━━━ Data records ━━━
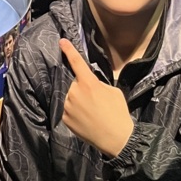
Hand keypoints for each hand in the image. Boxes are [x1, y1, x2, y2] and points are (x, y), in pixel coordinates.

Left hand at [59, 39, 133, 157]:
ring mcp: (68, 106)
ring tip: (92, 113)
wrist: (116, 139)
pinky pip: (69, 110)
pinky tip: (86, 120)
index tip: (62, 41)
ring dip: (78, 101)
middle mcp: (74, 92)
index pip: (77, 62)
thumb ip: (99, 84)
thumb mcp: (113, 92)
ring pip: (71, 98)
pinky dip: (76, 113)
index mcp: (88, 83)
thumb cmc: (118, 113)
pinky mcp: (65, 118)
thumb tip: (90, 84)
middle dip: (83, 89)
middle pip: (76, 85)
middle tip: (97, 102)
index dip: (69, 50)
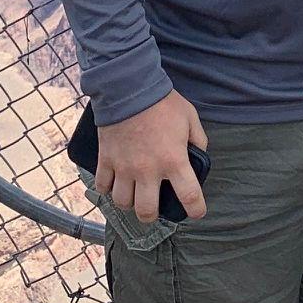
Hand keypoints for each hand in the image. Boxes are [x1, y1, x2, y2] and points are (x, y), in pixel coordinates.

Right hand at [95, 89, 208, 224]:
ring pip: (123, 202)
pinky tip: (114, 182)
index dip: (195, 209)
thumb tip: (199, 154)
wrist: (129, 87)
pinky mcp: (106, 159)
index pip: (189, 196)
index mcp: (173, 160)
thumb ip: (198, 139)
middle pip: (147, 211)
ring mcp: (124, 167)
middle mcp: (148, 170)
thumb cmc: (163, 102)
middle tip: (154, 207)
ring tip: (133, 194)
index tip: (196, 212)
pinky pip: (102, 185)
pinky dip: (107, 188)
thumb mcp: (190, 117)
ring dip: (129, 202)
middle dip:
━━━
▸ **Required work**
Show every line from the entries above in which "pinky" appears.

▸ **Answer space**
pinky pip: (69, 110)
pinky tip: (86, 120)
pinky dip: (76, 113)
pinky mcp: (65, 118)
pinky tip: (114, 182)
pinky mcp: (106, 159)
pinky pip: (102, 185)
pinky dip: (107, 188)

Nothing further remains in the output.